Per chi fosse invece nella situazione di poter fumare in compagnia, a livello internazionale è passato il consiglio di non passarsi le canne oltre strumenti come pipe o bong, per evitare la diffusione del virus. “Non è una cosa stupida – sottolinea il dottor Calvi – soprattutto se pensiamo a situazioni come quelle nei coffee shop olandesi o ai cannabis club spagnoli: non è raro che ci siano persone che tossiscono, proprio perché fumano, è non sarebbe proprio il luogo ideale da frequentare durante un’infezione. Passarsi le canne proprio no, meglio evitare. Se parliamo di un paziente l’ideale è che utilizzi altri metodi di somministrazione o un vaporizzatore senza condividerlo con altri”. Con una nota: per chi è positivo al Coronavirus, fumare in generale può essere un’aggravante. “E’ deleterio, perché si contribuisce ad irritare il polmone peggiorando la situazione”, spiega Calvi.

E, a proposito di coffe shop, le stesse code che in Italia si sono viste per accaparrarsi generi alimentari e di prima necessità, in Olanda le hanno fatte per la cannabis.
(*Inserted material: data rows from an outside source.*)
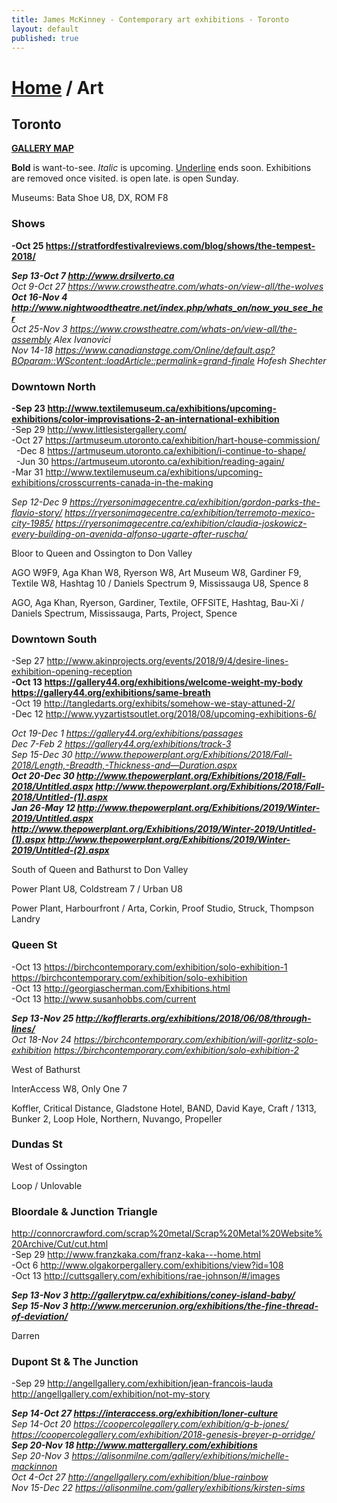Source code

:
 ```yaml
---
title: James McKinney - Contemporary art exhibitions - Toronto
layout: default
published: true
---
```


# [Home](/) / Art

## Toronto

**[GALLERY MAP](https://www.google.com/maps/d/u/0/edit?mid=1sMiga7vQsqWdqEVQCqHsxjX2jeU)**

<span class="glyphicon glyphicon-info-sign" aria-hidden="true"></span> <strong>Bold</strong> is want-to-see. <em>Italic</em> is upcoming. <u>Underline</u> ends soon. Exhibitions are removed once visited. <span class="glyphicon glyphicon-time" aria-hidden="true"></span> is open late. <span class="glyphicon glyphicon-calendar" aria-hidden="true"></span> is open Sunday.

<span class="glyphicon glyphicon-calendar" aria-hidden="true"></span> <span class="glyphicon glyphicon-time" aria-hidden="true"></span> Museums: Bata Shoe U8, DX, ROM F8

### Shows

**-Oct 25 <https://stratfordfestivalreviews.com/blog/shows/the-tempest-2018/>**  

_**Sep 13-Oct 7 <http://www.drsilverto.ca>**_  
_Oct 9-Oct 27 <https://www.crowstheatre.com/whats-on/view-all/the-wolves>_  
_**Oct 16-Nov 4 <http://www.nightwoodtheatre.net/index.php/whats_on/now_you_see_her>**_  
_Oct 25-Nov 3 <https://www.crowstheatre.com/whats-on/view-all/the-assembly> Alex Ivanovici_  
_Nov 14-18 <https://www.canadianstage.com/Online/default.asp?BOparam::WScontent::loadArticle::permalink=grand-finale> Hofesh Shechter_  

### Downtown North

**-Sep 23 <http://www.textilemuseum.ca/exhibitions/upcoming-exhibitions/color-improvisations-2-an-international-exhibition>**  
-Sep 29 <http://www.littlesistergallery.com/>  
-Oct 27 <https://artmuseum.utoronto.ca/exhibition/hart-house-commission/>  
  -Dec 8 <https://artmuseum.utoronto.ca/exhibition/i-continue-to-shape/>  
  -Jun 30 <https://artmuseum.utoronto.ca/exhibition/reading-again/>  
-Mar 31 <http://www.textilemuseum.ca/exhibitions/upcoming-exhibitions/crosscurrents-canada-in-the-making>  

_Sep 12-Dec 9 <https://ryersonimagecentre.ca/exhibition/gordon-parks-the-flavio-story/> <https://ryersonimagecentre.ca/exhibition/terremoto-mexico-city-1985/> <https://ryersonimagecentre.ca/exhibition/claudia-joskowicz-every-building-on-avenida-alfonso-ugarte-after-ruscha/>_  

<span class="glyphicon glyphicon-info-sign" aria-hidden="true"></span> Bloor to Queen and Ossington to Don Valley

<span class="glyphicon glyphicon-time" aria-hidden="true"></span> AGO W9F9, Aga Khan W8, Ryerson W8, Art Museum W8, Gardiner F9, Textile W8, Hashtag 10 / Daniels Spectrum 9, Mississauga U8, Spence 8

<span class="glyphicon glyphicon-calendar" aria-hidden="true"></span> AGO, Aga Khan, Ryerson, Gardiner, Textile, OFFSITE, Hashtag, Bau-Xi / Daniels Spectrum, Mississauga, Parts, Project, Spence

### Downtown South

-Sep 27 <http://www.akinprojects.org/events/2018/9/4/desire-lines-exhibition-opening-reception>  
**-Oct 13 <https://gallery44.org/exhibitions/welcome-weight-my-body> <https://gallery44.org/exhibitions/same-breath>**  
-Oct 19 <http://tangledarts.org/exhibits/somehow-we-stay-attuned-2/>  
-Dec 12 <http://www.yyzartistsoutlet.org/2018/08/upcoming-exhibitions-6/>  

_Oct 19-Dec 1 <https://gallery44.org/exhibitions/passages>_  
_Dec 7-Feb 2 <https://gallery44.org/exhibitions/track-3>_  
_Sep 15-Dec 30 <http://www.thepowerplant.org/Exhibitions/2018/Fall-2018/Length,-Breadth,-Thickness-and—Duration.aspx>_  
_**Oct 20-Dec 30 <http://www.thepowerplant.org/Exhibitions/2018/Fall-2018/Untitled.aspx> <http://www.thepowerplant.org/Exhibitions/2018/Fall-2018/Untitled-(1).aspx>**_  
_**Jan 26-May 12 <http://www.thepowerplant.org/Exhibitions/2019/Winter-2019/Untitled.aspx> <http://www.thepowerplant.org/Exhibitions/2019/Winter-2019/Untitled-(1).aspx> <http://www.thepowerplant.org/Exhibitions/2019/Winter-2019/Untitled-(2).aspx>**_  

<span class="glyphicon glyphicon-info-sign" aria-hidden="true"></span> South of Queen and Bathurst to Don Valley

<span class="glyphicon glyphicon-time" aria-hidden="true"></span> Power Plant U8, Coldstream 7 / Urban U8

<span class="glyphicon glyphicon-calendar" aria-hidden="true"></span> Power Plant, Harbourfront / Arta, Corkin, Proof Studio, Struck, Thompson Landry

### Queen St

-Oct 13 <https://birchcontemporary.com/exhibition/solo-exhibition-1> <https://birchcontemporary.com/exhibition/solo-exhibition>  
-Oct 13 <http://georgiascherman.com/Exhibitions.html>  
-Oct 13 <http://www.susanhobbs.com/current>  

_**Sep 13-Nov 25 <http://kofflerarts.org/exhibitions/2018/06/08/through-lines/>**_  
_Oct 18-Nov 24 <https://birchcontemporary.com/exhibition/will-gorlitz-solo-exhibition> <https://birchcontemporary.com/exhibition/solo-exhibition-2>_  

<span class="glyphicon glyphicon-info-sign" aria-hidden="true"></span> West of Bathurst

<span class="glyphicon glyphicon-time" aria-hidden="true"></span> InterAccess W8, Only One 7

<span class="glyphicon glyphicon-calendar" aria-hidden="true"></span> Koffler, Critical Distance, Gladstone Hotel, BAND, David Kaye, Craft / 1313, Bunker 2, Loop Hole, Northern, Nuvango, Propeller

### Dundas St

<span class="glyphicon glyphicon-info-sign" aria-hidden="true"></span> West of Ossington

<span class="glyphicon glyphicon-calendar" aria-hidden="true"></span> Loop / Unlovable

### Bloordale & Junction Triangle

http://connorcrawford.com/scrap%20metal/Scrap%20Metal%20Website%20Archive/Cut/cut.html  
-Sep 29 <http://www.franzkaka.com/franz-kaka---home.html>  
-Oct 6 <http://www.olgakorpergallery.com/exhibitions/view?id=108>  
-Oct 13 <http://cuttsgallery.com/exhibitions/rae-johnson/#/images>  

_**Sep 13-Nov 3 <http://gallerytpw.ca/exhibitions/coney-island-baby/>**_  
_**Sep 15-Nov 3 <http://www.mercerunion.org/exhibitions/the-fine-thread-of-deviation/>**_  

<span class="glyphicon glyphicon-calendar" aria-hidden="true"></span> Darren

### Dupont St & The Junction

-Sep 29 <http://angellgallery.com/exhibition/jean-francois-lauda> <http://angellgallery.com/exhibition/not-my-story>  

_**Sep 14-Oct 27 <https://interaccess.org/exhibition/loner-culture>**_  
_Sep 14-Oct 20 <https://coopercolegallery.com/exhibition/g-b-jones/> <https://coopercolegallery.com/exhibition/2018-genesis-breyer-p-orridge/>_  
_**Sep 20-Nov 18 <http://www.mattergallery.com/exhibitions>**_  
_Sep 20-Nov 3 <https://alisonmilne.com/gallery/exhibitions/michelle-mackinnon>_  
_Oct 4-Oct 27 <http://angellgallery.com/exhibition/blue-rainbow>_  
_Nov 15-Dec 22 <https://alisonmilne.com/gallery/exhibitions/kirsten-sims>_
Centinaia di persone si sono messe in coda per fare scorte visto che il governo olandese ha deciso che restino chiusi da ieri fino al 6 aprile così come scuole, asili, palestre bar e ristoranti.
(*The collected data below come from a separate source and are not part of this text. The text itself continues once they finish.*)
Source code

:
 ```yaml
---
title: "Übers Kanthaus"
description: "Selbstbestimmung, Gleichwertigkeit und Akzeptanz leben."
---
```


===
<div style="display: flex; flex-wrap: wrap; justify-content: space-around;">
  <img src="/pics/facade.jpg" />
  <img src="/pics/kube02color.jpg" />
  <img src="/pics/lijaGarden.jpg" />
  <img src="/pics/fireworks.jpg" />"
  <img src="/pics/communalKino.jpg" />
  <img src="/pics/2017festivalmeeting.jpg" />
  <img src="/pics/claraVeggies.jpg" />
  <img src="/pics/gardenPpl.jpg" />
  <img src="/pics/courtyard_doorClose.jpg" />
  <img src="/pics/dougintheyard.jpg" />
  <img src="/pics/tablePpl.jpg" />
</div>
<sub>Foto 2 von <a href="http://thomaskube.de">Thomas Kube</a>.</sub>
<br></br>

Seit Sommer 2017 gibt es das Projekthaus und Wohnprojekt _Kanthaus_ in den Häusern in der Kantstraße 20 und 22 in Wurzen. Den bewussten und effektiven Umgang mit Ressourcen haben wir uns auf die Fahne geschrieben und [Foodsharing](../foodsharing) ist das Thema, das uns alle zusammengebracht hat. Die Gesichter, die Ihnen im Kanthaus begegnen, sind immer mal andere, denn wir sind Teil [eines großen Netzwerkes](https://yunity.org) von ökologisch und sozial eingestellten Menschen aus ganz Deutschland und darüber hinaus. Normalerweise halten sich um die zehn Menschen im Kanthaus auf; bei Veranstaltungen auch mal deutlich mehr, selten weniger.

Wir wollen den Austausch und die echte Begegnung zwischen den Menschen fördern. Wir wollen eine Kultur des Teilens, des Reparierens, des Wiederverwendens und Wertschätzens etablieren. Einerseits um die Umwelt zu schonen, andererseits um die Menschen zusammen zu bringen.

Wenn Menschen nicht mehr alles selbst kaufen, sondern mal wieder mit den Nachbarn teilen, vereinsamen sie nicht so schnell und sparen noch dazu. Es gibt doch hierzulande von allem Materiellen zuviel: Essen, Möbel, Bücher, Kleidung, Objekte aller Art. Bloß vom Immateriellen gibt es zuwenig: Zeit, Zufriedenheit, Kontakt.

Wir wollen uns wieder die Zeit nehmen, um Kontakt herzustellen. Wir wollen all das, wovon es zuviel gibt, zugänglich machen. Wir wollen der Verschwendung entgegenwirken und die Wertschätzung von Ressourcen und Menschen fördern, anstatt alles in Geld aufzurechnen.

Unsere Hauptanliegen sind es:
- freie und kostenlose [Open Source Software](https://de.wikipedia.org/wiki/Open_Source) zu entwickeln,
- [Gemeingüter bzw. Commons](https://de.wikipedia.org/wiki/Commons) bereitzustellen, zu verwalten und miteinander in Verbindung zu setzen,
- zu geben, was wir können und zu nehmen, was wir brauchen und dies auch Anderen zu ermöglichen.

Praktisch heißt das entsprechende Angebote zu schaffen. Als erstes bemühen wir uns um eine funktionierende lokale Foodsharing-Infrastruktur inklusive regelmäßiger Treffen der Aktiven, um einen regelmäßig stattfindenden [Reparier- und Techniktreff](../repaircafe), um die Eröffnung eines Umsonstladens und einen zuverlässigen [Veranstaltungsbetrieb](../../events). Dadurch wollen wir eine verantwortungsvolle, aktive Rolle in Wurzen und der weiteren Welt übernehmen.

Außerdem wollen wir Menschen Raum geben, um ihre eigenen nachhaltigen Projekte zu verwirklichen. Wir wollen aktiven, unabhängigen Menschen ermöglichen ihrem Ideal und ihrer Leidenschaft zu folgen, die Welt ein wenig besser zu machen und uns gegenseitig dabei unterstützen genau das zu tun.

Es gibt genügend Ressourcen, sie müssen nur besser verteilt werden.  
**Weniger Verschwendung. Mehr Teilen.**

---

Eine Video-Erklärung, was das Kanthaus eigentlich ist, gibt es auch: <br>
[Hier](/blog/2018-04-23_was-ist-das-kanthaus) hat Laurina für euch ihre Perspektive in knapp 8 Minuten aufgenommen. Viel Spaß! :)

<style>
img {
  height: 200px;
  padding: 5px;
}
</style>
Mentre una connessione da tenere presente in questi tempi difficili, è quella del nostro Sistema Endocannabinoide con quello Immunitario. Il Sistema Endocannabinoide è costituito da recettori sparsi in tutto il corpo umano che permettono alla cannabis di interagire e da alcune sostanze, simili ai cannabinoidi, che il nostro corpo produce naturalmente. La scienza negli ultimi anni lo sta studiando sempre più a fondo perché presiede a molte funzioni vitali per il nostro organismo, tanto da essere considerato come un super-computer che ne presiede il corretto funzionamento. “Oggi più che mai è importante ricordarsi della stretta interconnessione del Sistema Immunitario con quello Endocannabinoide”, ricorda la neuroscienziata e ricercatrice Viola Brugnatelli su Cannabiscienza sottolineando che: “Dagli studi su ratti tenuti in isolamento sociale si è evinto che produciamo meno recettori cannabinoidi durante questi periodi e ci sono tanti metodi naturali che possiamo utilizzare per aumentare il tono endocannabinoide”. Tra i metodi segnalati dalla dottoressa vale la pena ricordare l’assunzione di probiotici, l’esercizio fisico, la diminuzione dell’impatto dello stress o l’assunzione di alcuni cibi e bevande come curcuma e semi di canapa.